* **The task**: Report each line from the entries in which "Enero" can be found.

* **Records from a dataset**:
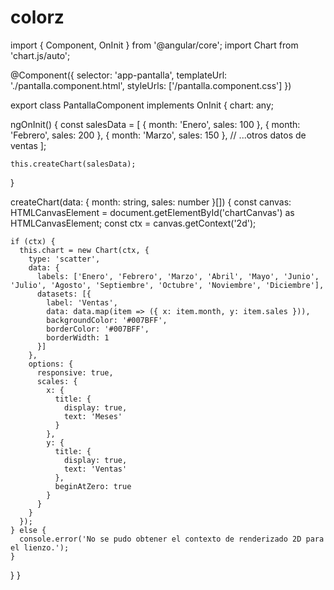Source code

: # colorz
import { Component, OnInit } from '@angular/core';
import Chart from 'chart.js/auto';

@Component({
  selector: 'app-pantalla',
  templateUrl: './pantalla.component.html',
  styleUrls: ['/pantalla.component.css']
})

export class PantallaComponent implements OnInit {
  chart: any;

  ngOnInit() {
    const salesData = [
      { month: 'Enero', sales: 100 },
      { month: 'Febrero', sales: 200 },
      { month: 'Marzo', sales: 150 },
      // ...otros datos de ventas
    ];

    this.createChart(salesData);
  }

  createChart(data: { month: string, sales: number }[]) {
    const canvas: HTMLCanvasElement = document.getElementById('chartCanvas') as HTMLCanvasElement;
    const ctx = canvas.getContext('2d');

    if (ctx) {
      this.chart = new Chart(ctx, {
        type: 'scatter',
        data: {
          labels: ['Enero', 'Febrero', 'Marzo', 'Abril', 'Mayo', 'Junio', 'Julio', 'Agosto', 'Septiembre', 'Octubre', 'Noviembre', 'Diciembre'],
          datasets: [{
            label: 'Ventas',
            data: data.map(item => ({ x: item.month, y: item.sales })),
            backgroundColor: '#007BFF',
            borderColor: '#007BFF',
            borderWidth: 1
          }]
        },
        options: {
          responsive: true,
          scales: {
            x: {
              title: {
                display: true,
                text: 'Meses'
              }
            },
            y: {
              title: {
                display: true,
                text: 'Ventas'
              },
              beginAtZero: true
            }
          }
        }
      });
    } else {
      console.error('No se pudo obtener el contexto de renderizado 2D para el lienzo.');
    }
  }
}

* **Task response**:
      { month: 'Enero', sales: 100 },
          labels: ['Enero', 'Febrero', 'Marzo', 'Abril', 'Mayo', 'Junio', 'Julio', 'Agosto', 'Septiembre', 'Octubre', 'Noviembre', 'Diciembre'],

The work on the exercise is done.